The plan to build an office tower next to the iconic Maison Alcan has been put on hold and opponents are hoping the delay will be permanent.
The hold is to allow the city to further assess downtown vacancy rates.
The project was met with dismay by admirers of architecture.
“People from all over the world came to see it,” said Adrian Sheppard, a professor emeritus of architecture at McGill. “All our students used to go see the Alcan project.”
“Putting a 30-story tower on top of Maison Alcan was not really a way to send a message of development a-la-Montrealaise,” said Heritage Montreal Policy Director Dinu Bumbaru.
The Maison Alcan, formerly known as the Winter Club, was designed in 1912 by William and Edward Maxwell, the same architects who designed Montreal’s Museum of Fine Arts and the Birks building.
It opened in 1913, housing what would later become Skate Canada.
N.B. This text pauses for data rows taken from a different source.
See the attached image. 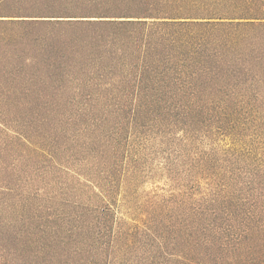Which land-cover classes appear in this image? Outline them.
<instances>
[{
    "label": "trees",
    "instance_id": "1",
    "mask_svg": "<svg viewBox=\"0 0 264 264\" xmlns=\"http://www.w3.org/2000/svg\"><path fill=\"white\" fill-rule=\"evenodd\" d=\"M261 103L264 0H0V109L25 116L26 146L43 140L20 160L30 167L39 148L72 172L56 176L51 214L1 190L0 264H108L126 250L139 264H264ZM126 139L232 145L189 151L184 174L166 160L174 191L151 196L138 234H115L97 204L122 172L142 171Z\"/></svg>",
    "mask_w": 264,
    "mask_h": 264
},
{
    "label": "rangeland",
    "instance_id": "2",
    "mask_svg": "<svg viewBox=\"0 0 264 264\" xmlns=\"http://www.w3.org/2000/svg\"><path fill=\"white\" fill-rule=\"evenodd\" d=\"M259 108L264 109V103L259 104ZM261 122L264 124V113ZM24 125L25 116L21 112L12 113L0 109V207L6 201L1 194L2 191L7 188H18L24 194L30 192L31 195H35L37 200L34 202L42 207L41 212L51 214L53 212L52 209L58 207L64 198L61 196L58 186L59 181L56 176L63 177V173L72 174V172L68 171V168L61 166L53 170L51 164L47 165L41 159L42 155L40 154L43 150L39 148L35 150L40 152L39 155L38 153H36L37 155L35 153L32 155L36 156V159H33L32 156L30 157V167L27 166L24 159L20 160L25 151H30L33 148L30 151L31 154L37 146L41 147L40 145L43 143L41 139H29L32 144L30 143L26 146L25 141L27 139H23L18 132ZM178 135L180 136L181 134ZM126 140L132 142L130 146L132 150L134 147V150L141 154L139 159L142 162V171L139 173L135 171H133L135 173L129 172L132 170L122 172L117 179L118 182L113 186V188H116L113 199L97 204L102 212L108 210L105 204L110 205L109 207L114 213V218L112 220V216L110 218V231L115 234L121 232V229H131V233L134 235L138 234L139 231L144 229L141 219L146 218V202L150 200L151 196L155 193L164 195L174 191L168 176L163 174L166 160L170 158L175 161L174 170L178 174H184L188 172L189 167L180 158L185 157L189 151L192 153H216L222 156L224 148H229L232 145L231 141L225 139H196L193 141H187V139ZM4 149L7 150L2 152ZM128 153L130 154V152ZM64 177L67 184L73 181L70 174H64ZM196 185L195 188L198 189V192L208 191L204 181H202L200 186ZM84 199L90 207L94 203H98L94 199L92 192H89ZM71 201H75L74 198H71ZM7 220L9 219L7 218ZM135 227H138V229H135ZM121 245H126L124 239L120 243ZM143 255L141 251L126 250L122 252V256L119 259H114L108 264H139L145 260L142 257ZM129 259L130 261L128 262Z\"/></svg>",
    "mask_w": 264,
    "mask_h": 264
}]
</instances>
In 1932, it would host the World Figure Skating Championships.
In 1943, the federal government took over the building as part of the war effort, dubbing it the HMCS Donnacona.
While a 1996 report of federal heritage building said that “Any surviving early interior finishes should be documented and preserved and incorporated in future work,” the building was sold in 2008, losing its heritage designation.
The new proposal calls for everything but the façade to be torn down, a plan that Sheppard dismissed.
“Hold hands with the old building,” he said. “Don’t punch it in the face.”